Start of Block

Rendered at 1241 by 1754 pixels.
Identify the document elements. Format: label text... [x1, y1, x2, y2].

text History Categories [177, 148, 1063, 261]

End of Block
Start of Block

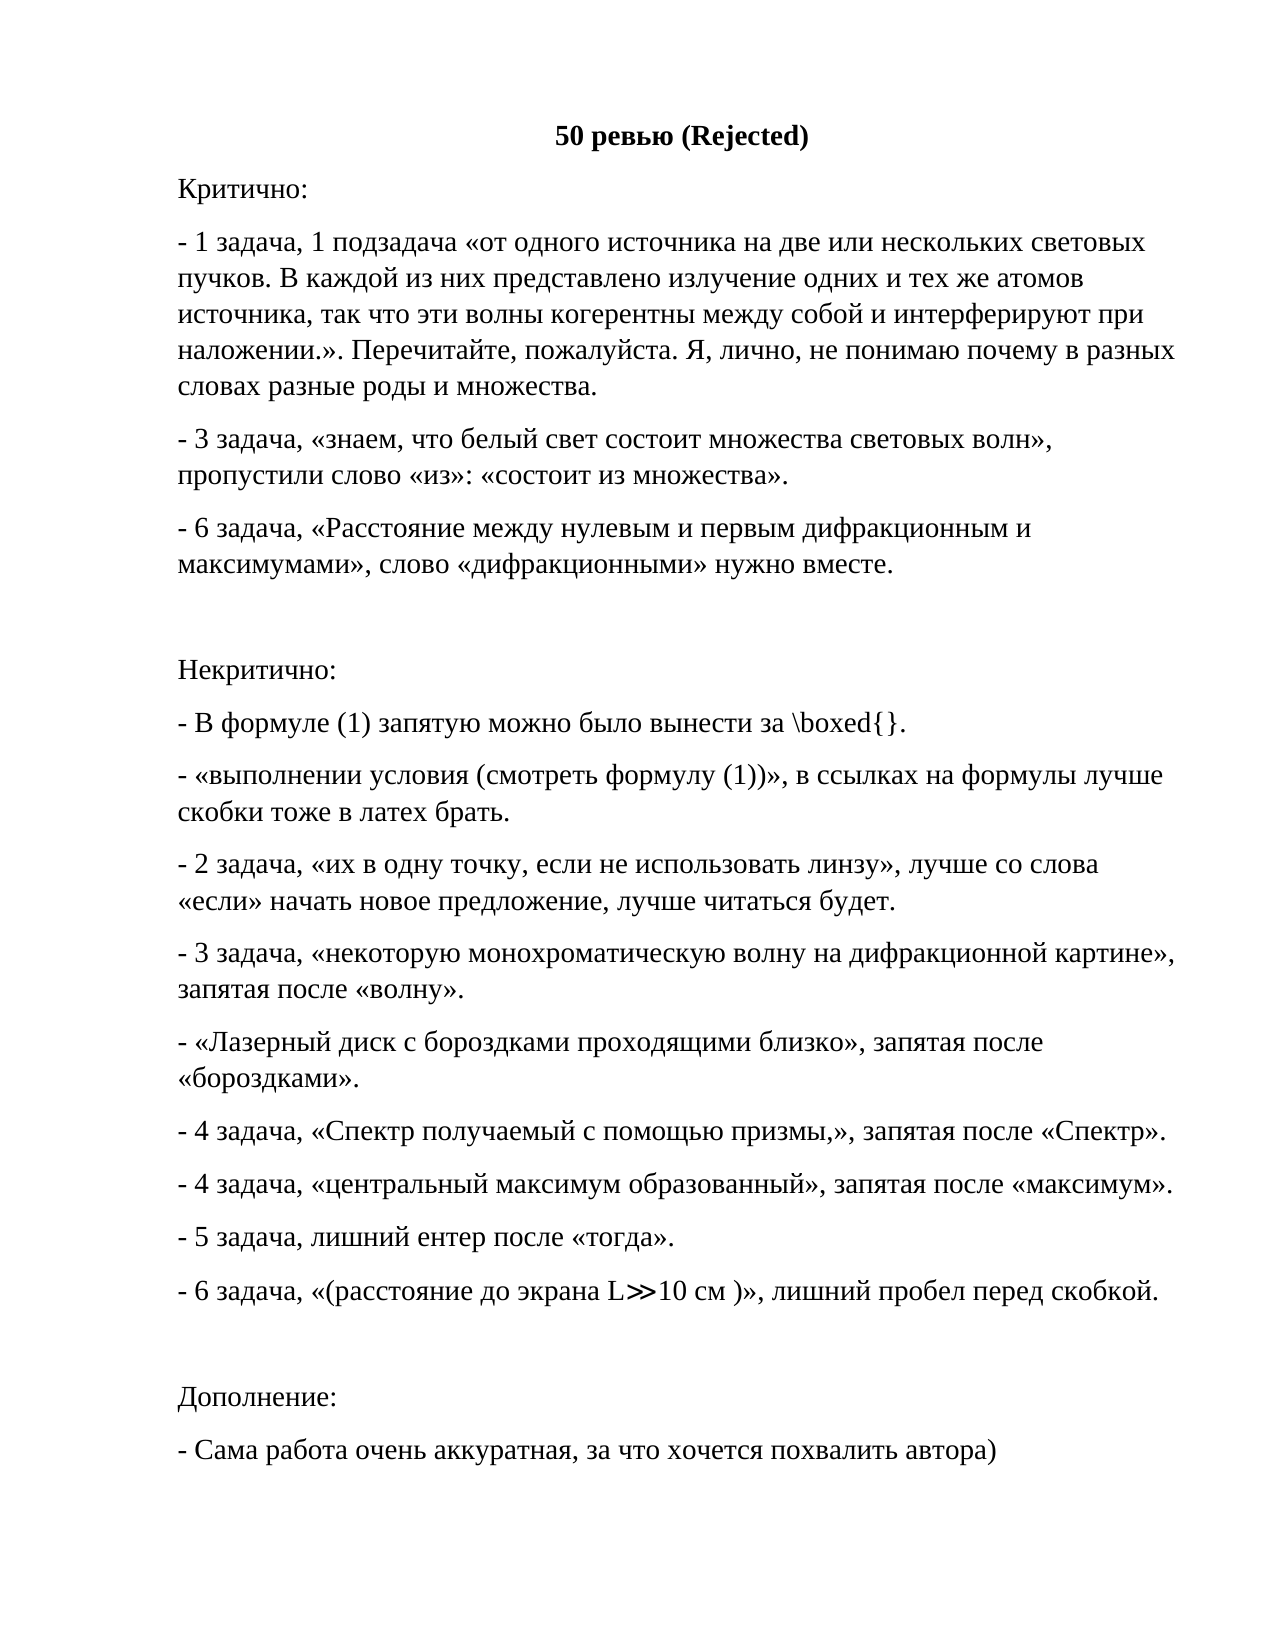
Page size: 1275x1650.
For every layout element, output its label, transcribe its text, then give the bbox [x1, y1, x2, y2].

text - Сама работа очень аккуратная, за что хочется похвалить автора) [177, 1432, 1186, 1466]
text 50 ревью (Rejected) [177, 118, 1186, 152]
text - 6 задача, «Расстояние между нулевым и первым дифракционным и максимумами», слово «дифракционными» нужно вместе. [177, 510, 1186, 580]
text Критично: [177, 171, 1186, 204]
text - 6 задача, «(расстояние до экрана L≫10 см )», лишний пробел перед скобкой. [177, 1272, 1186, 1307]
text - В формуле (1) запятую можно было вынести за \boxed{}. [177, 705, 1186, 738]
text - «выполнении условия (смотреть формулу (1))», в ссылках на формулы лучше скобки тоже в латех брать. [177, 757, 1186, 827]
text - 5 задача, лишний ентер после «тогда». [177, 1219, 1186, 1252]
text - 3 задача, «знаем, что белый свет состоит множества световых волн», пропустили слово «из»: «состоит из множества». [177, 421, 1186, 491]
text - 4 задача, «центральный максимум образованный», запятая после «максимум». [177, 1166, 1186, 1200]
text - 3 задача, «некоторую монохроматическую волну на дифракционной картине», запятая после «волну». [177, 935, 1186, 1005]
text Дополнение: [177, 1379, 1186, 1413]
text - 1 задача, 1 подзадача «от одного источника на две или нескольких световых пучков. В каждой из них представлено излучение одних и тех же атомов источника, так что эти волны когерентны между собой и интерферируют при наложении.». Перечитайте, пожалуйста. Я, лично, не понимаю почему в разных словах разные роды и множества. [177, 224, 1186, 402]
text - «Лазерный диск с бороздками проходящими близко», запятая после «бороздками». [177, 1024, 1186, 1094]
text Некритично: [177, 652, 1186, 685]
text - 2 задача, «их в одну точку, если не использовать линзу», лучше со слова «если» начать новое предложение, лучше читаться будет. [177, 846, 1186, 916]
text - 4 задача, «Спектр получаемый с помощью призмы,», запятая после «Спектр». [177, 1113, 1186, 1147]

End of Block
Start of Block

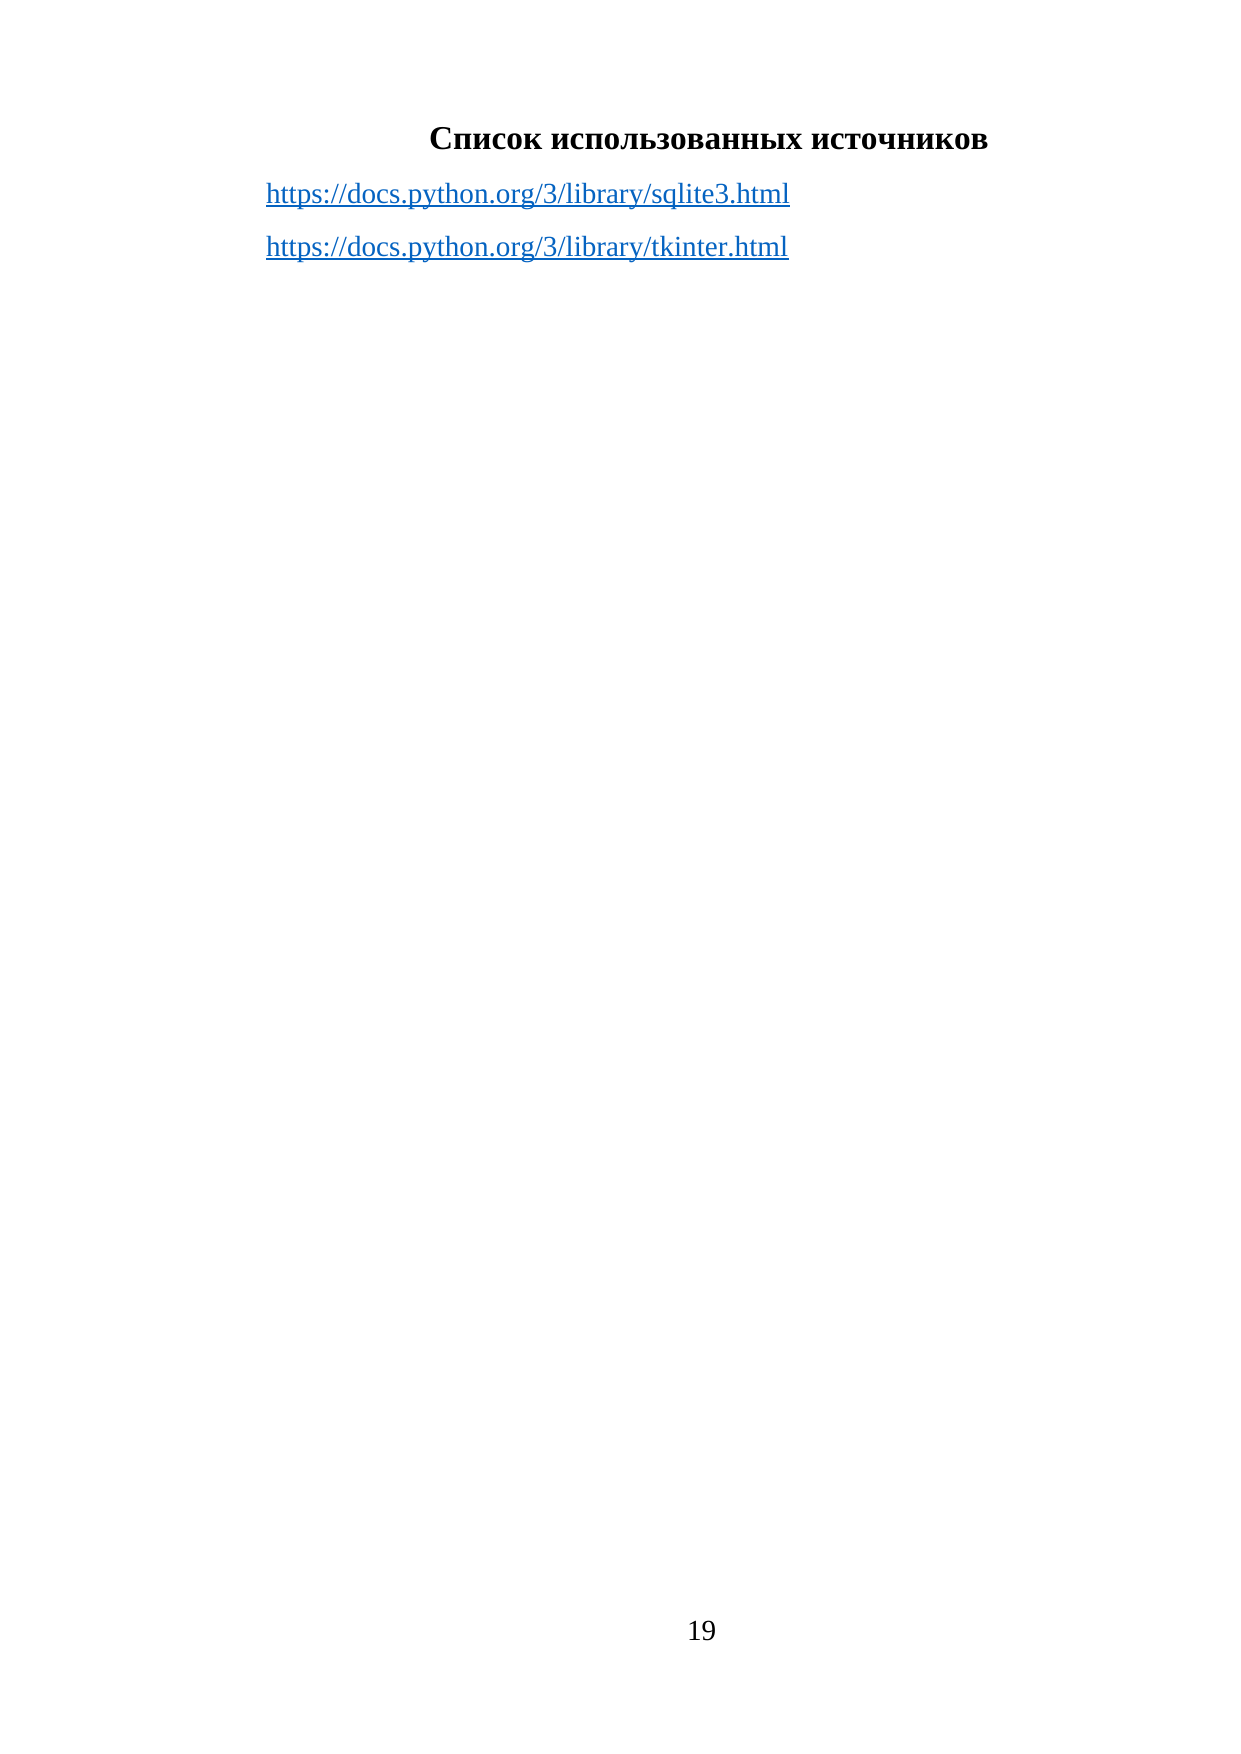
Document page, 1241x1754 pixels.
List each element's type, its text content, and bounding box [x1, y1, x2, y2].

End of Block

Scan the lines above for "Document page, 1241x1754 pixels." and for "List each element's". Repeat exactly the line holding each of them and every line in between.

Document page, 1241x1754 pixels.
List each element's type, its text content, and bounding box [x1, y1, x2, y2].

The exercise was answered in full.